Faculty have been very understanding and accommodating, Knapp said. “I think everyone understands this is really a pretty unprecedented — at least in our lifetimes — economic situation.”

While there have been no wage freezes announced for Pitt employees, as has been the case at Carnegie Mellon University, Pitt’s Board of Trustees’ compensation committee in December froze the salaries of the University’s top leadership.

The trustees did not take any action on the retention bonuses of $75,000 for Nordenberg or $50,000 for Cochran, Maher and Ramicone should they continue in their positions through June. (See Dec. 4, 2008, University Times.) Without trustee action, the bonuses continue indefinitely.

Adding to the financial woes is an estimated drop of some 22 percent of the University’s endowment value as of Nov. 30. Pitt’s endowment stood at nearly $2.4 billion as of June 30, 2008, according to the University’s FY08 consolidated balance sheets.

The FY10 operating budget request Pitt submitted to the state last September listed endowment income revenues of $51.45 million in FY08.

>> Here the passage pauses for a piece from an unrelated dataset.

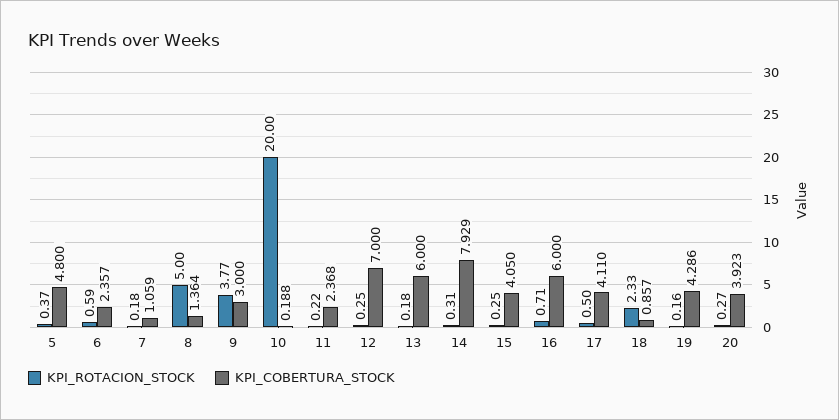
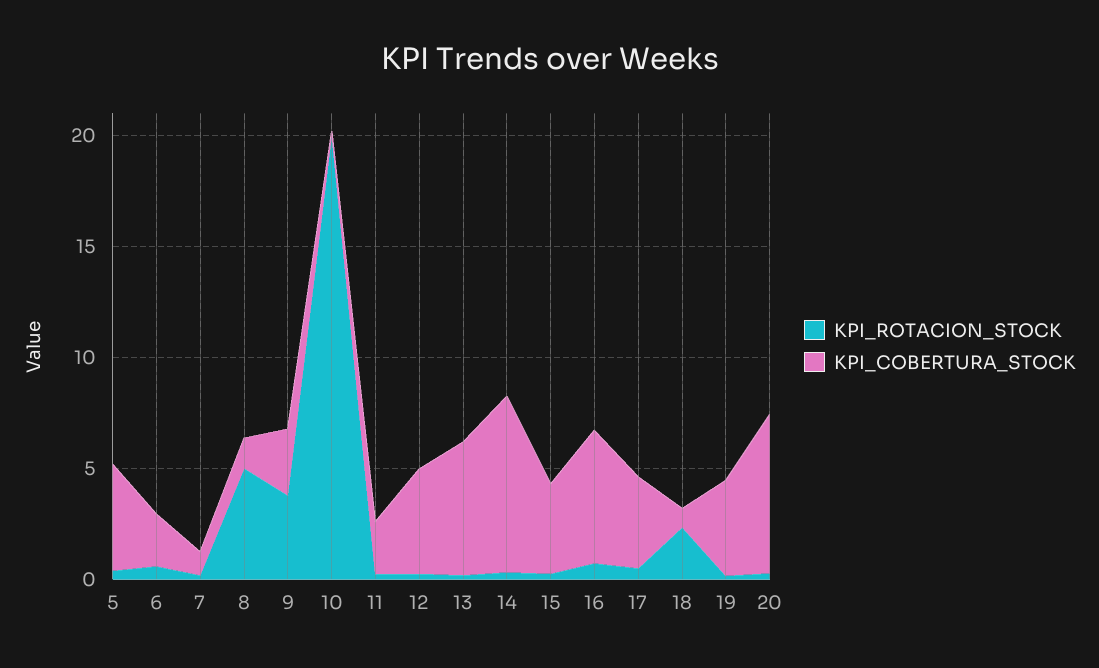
KPI_COBERTURA_STOCK, 12: 7 -> 5
KPI_COBERTURA_STOCK, 20: 3.923 -> 7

When it comes to distributions, however, the decline in the University’s investments won’t be felt all at once. Distributions from the endowment are based on a three-year trailing average to help smooth the effects of such market fluctuations.

In addition, Pitt’s distribution formula includes a “floor” that guarantees the endowment will not distribute less money than it did in the previous year, enabling deans and schools to better plan their budgets.